Diagnostics & Imaging Week Washington Editor
WASHINGTON – Medicare imaging costs have generated a rather large blip on the radar screen of policymakers, and last week's meeting of the Medicare Payment Advisory Commission (MedPAC) demonstrated once again that little in the way of a consensus is available on how to deal with the issue.
On the same day as the meeting, Nov. 6, the Wall Street Journal ran an article on the use of radiology benefits managers by large insurers to constrain the cost escalation in the use of magnetic resonance imaging (MRI) and computerized axial tomography (CT) equipment. With even more expensive modalities drawing the attention of hospitals and outpatient clinics, private payers are also bearing down on imaging costs.
The WSJ article indicates that private payers have an even more difficult time constraining costs, inasmuch as they "typically pay more than the government" for positron emission tomography (PET) scans.
MedPAC staffer Ariel Winter stated in his presentation before the commission that manufacturers have come up with "impressive technological progress in imaging," but reminded the commissioners that "the rapid growth in imaging and geographic variance" has "raised concerns about appropriate use."
Winter reminded the panel that charges for imaging services under Medicare Part B consist of a technical component, which is the scan, and the professional component, which is the interpretation of the results.
CMS's reimbursement for the technical component involves a calculation that assumes that imaging equipment is generally in use 50% of the time the imaging lab is open, but Winter indicated that a survey conducted by the National Opinion Research Center (NORC; Chicago) in six markets "found that MRI [magnetic resonance imaging] and CT [computerized axial tomography] machines were used more than 50% of the time" in 2006. Winters said later in the session that these numbers assume that such facilities are open 50 hours a week.
Winter's presentation indicated that the NORC survey showed that MRI machines were busy at a median of 100% of the workday and a mean of more than 90%. The same numbers for CT installations were both 73% and 75%.
He cautioned the commission that "although the survey results are not nationally representative," the numbers "raise concerns that physicians are underestimating" the rate of usage when reporting to CMS.

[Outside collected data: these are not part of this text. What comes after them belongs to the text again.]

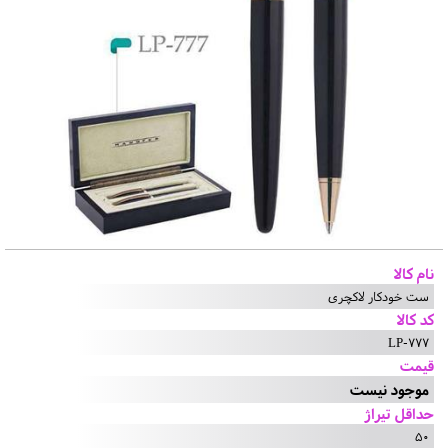
نام کالا
ست خودکار لاکچری
کد کالا
LP-777
قیمت
موجود نیست
حداقل تیراژ
50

Winter said that the commission could exercise any one several options in terms of its recommendations to Congress, including requiring that providers "who purchase costly imaging equipment should be expected to use it at nearly full capacity," with 75% as one possible utilization rate. Another possible policy recommendation would be to "discourage low-volume providers from purchasing costly equipment, which may reduce excess capacity," he said.

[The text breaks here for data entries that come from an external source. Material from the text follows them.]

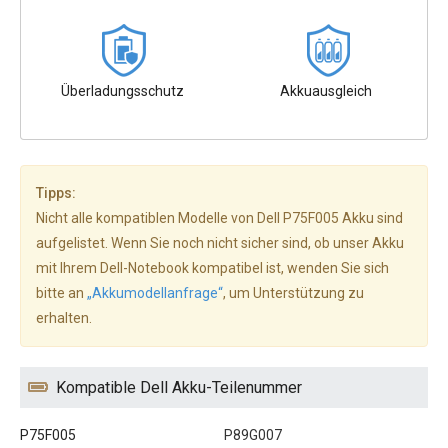
Überladungsschutz
Akkuausgleich
Tipps:
Nicht alle kompatiblen Modelle von Dell P75F005 Akku sind
aufgelistet. Wenn Sie noch nicht sicher sind, ob unser Akku
mit Ihrem Dell-Notebook kompatibel ist, wenden Sie sich
bitte an
„Akkumodellanfrage“
, um Unterstützung zu
erhalten.
Kompatible Dell Akku-Teilenummer
P75F005
P89G007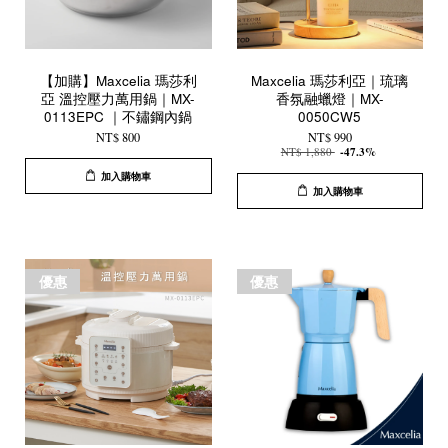
【加購】Maxcelia 瑪莎利
Maxcelia 瑪莎利亞｜琉璃
亞 溫控壓力萬用鍋｜MX-
香氛融蠟燈｜MX-
0113EPC ｜不鏽鋼內鍋
0050CW5
NT$ 800
NT$ 990
NT$ 1,880
-47.3%
加入購物車
加入購物車
優惠
優惠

He also noted that a 64-slice scanner is one of several developments that can speed imaging sessions along, and "providers using older machines may also be performing studies in less time," which may skew CMS's numbers on how much revenue a lab can generate.
Among the questions the commission has to answer in order to make a recommendation to Congress is whether equipment rates should be based on an efficiency standard. Other questions include whether time estimates for MRI and CT should be updated and whether any other practice expenses should be considered.

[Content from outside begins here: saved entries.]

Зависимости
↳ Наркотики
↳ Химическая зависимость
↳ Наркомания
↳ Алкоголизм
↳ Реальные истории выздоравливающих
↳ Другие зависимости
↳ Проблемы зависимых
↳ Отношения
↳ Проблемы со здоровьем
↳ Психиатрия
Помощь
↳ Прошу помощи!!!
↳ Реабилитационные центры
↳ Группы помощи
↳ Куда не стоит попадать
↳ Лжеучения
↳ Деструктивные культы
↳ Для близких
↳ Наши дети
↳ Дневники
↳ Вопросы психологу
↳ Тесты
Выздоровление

One commissioner commented that the utilization rate paradigm creates headaches for providers in less-densely-populated areas, but commission member John Bertko of the Rand Corporation (Santa Monica, California), said "it's normal for people in my end of Arizona to drive 70 miles to Wal-Mart and I don't think you need to have an MRI every 20 miles." Countering that view was commissioner George Miller, president/CEO of Community Mercy Health Partners (Springfield, Ohio), who replied, "I would be concerned about the statement that we would discourage low-volume providers from buying expensive imaging equipment."
Commission chairman Glenn Hackbarth, an independent consultant, weighed in on the side of caution as well, stating, "you need to think carefully about where you want to make those adjustments" in terms of utilization rates, but he also offered the possibility that adjustments "could be made after a policy is set in place."
William Scanlon, another commissioner who works as an independent consultant, pointed out the opposite dilemma in stating, "I've seen places where they run [machines] for two shifts. That's 80 hours a week."
Commissioner Ronald Castellanos, MD, of Southwest Florida Urological Associates (Ft. Myers, Florida), said "I think we all want to get payment back close to the cost," but he urged caution about the NORC data. He made note of survey conducted by the American Medical Association (Washington) "involving every specialty in the U.S., and I'd like to get that data" rather than the six-market study by NORC.
Castellanos also said his practice operates a single-slice CT machine, "so I think you have to be careful about cost per minute." Commissioners discussed the possibility of bundling imaging services into a larger reimbursement scheme, but the discussion closed with no firm resolutions.